Protocol times stated in the product manual are retained where applicable. Steps without explicit timing are estimated for an experienced operator, including pipetting, tube transfer, centrifuge handling, filtrate removal and tube or column repositioning. For short protocol ranges, the timeline uses the midpoint. For long or optional protocol ranges, the displayed standard timeline uses the shortest reasonable path, while the note and total-time range indicate where extended handling may apply. Cumulative time runs continuously from sample loading to final elution across all workflow sections and is displayed in each step as the running total for the standard route. Downstream column steps include handling time for repeated loading, buffer addition, filtrate disposal and column repositioning.
D3141F is not a simple direct lysis workflow. Stool contains particulate material, mucus, polysaccharides, bile pigments, humic-like inhibitors and variable water content. The workflow first uses bead-tube disruption and inhibitor-control chemistry to release DNA and reduce matrix interference, then transfers clarified supernatant into a GWP / Proteinase K binding-preparation step before silica membrane purification.

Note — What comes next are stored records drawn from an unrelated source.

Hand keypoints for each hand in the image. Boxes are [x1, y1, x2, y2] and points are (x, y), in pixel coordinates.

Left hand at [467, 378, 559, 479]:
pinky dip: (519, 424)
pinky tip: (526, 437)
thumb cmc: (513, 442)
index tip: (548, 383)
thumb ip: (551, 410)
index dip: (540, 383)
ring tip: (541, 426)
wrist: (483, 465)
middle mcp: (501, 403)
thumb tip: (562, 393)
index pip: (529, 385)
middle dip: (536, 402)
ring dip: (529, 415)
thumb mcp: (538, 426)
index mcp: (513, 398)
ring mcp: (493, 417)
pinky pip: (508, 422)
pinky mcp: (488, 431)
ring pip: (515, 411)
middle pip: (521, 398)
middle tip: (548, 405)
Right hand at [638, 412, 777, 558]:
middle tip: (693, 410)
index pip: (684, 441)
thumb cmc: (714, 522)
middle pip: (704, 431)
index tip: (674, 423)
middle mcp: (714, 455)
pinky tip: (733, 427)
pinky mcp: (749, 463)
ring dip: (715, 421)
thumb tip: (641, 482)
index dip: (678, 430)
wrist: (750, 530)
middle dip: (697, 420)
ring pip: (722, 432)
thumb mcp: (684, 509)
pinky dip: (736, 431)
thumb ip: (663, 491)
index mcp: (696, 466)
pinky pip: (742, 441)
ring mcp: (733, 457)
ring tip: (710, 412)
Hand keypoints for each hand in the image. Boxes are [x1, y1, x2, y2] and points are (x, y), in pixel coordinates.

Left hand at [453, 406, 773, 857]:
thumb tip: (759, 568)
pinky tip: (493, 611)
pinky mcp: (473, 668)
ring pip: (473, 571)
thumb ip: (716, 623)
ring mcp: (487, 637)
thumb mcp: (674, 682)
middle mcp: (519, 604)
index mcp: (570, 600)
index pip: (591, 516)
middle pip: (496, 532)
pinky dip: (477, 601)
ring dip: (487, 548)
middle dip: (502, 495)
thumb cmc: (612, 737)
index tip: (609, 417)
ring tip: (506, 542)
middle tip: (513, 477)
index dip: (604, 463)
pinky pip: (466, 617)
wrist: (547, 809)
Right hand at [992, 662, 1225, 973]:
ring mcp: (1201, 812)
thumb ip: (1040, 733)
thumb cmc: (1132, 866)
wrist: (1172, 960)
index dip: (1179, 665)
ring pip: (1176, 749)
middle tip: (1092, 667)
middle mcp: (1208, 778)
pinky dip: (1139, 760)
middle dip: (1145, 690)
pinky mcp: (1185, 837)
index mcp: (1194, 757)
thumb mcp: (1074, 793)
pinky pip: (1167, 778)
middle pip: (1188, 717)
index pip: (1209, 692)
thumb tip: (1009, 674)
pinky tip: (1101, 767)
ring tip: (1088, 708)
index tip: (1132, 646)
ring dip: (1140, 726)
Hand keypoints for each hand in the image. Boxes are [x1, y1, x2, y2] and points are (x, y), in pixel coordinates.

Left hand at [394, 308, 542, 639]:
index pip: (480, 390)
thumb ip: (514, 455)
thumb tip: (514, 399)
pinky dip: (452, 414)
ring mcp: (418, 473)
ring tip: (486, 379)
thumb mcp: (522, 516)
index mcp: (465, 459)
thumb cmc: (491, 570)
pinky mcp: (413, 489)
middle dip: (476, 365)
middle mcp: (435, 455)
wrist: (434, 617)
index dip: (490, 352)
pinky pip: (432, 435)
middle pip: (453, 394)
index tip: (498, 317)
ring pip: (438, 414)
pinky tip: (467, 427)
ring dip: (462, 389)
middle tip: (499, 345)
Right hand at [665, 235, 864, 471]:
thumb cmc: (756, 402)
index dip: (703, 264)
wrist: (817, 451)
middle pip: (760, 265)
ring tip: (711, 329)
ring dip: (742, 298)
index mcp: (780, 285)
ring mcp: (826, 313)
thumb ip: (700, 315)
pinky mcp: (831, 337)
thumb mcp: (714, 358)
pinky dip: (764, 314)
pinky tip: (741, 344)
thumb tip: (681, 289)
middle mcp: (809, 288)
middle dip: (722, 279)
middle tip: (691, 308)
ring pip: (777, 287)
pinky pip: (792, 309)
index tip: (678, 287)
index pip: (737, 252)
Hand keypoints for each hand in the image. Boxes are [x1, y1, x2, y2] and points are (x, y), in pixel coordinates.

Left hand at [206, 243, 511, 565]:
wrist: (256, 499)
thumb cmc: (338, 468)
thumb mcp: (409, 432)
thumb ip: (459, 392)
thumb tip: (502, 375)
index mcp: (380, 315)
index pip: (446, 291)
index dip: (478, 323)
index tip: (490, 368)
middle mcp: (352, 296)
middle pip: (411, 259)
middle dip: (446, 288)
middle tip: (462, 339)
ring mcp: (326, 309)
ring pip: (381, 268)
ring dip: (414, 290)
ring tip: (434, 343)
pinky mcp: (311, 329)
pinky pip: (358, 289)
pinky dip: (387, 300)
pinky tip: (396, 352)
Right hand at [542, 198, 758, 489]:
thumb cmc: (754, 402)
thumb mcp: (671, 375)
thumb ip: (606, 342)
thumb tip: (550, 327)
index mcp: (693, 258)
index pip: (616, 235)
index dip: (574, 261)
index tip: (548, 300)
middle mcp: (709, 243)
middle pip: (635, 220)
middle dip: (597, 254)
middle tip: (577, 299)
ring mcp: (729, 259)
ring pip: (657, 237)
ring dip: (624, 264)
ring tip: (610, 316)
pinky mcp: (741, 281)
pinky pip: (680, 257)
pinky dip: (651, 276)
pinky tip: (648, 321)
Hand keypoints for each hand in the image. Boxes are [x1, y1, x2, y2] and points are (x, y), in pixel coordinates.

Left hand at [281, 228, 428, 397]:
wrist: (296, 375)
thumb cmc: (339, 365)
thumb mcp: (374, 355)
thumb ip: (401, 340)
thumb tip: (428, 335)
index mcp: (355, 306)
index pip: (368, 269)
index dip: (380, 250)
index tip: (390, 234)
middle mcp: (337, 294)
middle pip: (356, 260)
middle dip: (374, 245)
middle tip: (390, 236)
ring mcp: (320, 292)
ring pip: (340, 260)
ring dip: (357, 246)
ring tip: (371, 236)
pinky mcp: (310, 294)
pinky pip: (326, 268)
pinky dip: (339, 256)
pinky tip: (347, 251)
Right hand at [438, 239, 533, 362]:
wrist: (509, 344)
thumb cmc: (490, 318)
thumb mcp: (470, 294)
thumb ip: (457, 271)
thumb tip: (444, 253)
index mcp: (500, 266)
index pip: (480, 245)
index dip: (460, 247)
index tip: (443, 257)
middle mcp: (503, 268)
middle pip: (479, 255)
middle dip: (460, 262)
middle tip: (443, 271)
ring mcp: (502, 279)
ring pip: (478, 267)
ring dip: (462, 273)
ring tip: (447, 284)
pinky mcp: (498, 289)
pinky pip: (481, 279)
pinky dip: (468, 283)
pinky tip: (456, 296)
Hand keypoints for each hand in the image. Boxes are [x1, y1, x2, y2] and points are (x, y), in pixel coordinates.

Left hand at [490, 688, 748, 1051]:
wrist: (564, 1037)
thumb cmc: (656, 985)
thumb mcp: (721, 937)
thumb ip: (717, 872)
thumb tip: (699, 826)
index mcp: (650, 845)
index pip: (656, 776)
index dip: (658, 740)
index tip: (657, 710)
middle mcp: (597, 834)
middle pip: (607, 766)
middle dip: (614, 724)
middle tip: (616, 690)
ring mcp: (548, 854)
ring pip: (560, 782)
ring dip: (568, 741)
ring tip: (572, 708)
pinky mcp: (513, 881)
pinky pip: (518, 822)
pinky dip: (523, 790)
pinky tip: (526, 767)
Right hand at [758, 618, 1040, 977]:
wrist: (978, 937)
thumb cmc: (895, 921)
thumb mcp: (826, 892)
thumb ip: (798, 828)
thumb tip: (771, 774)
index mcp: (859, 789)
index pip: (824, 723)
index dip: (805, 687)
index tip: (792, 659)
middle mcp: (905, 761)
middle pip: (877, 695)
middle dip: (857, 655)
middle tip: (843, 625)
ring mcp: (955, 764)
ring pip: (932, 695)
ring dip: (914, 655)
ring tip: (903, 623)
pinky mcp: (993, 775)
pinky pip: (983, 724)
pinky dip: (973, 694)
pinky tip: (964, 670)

The key handling point is controlling the stool matrix before the column stage. Do not transfer coarse undigested particles into the bead tube. For animal stool, very dry stool or samples rich in lipid, polysaccharide or protein, reducing the starting amount may improve lysis efficiency, membrane flow and DNA purity. For liquid stool or stool preserved in solution, the combined residue and residual liquid should not exceed the recommended working volume. Darkly colored mixtures should not be treated with isopropanol unless the manual conditions are clearly appropriate, because pigment and impurity precipitation can increase membrane burden.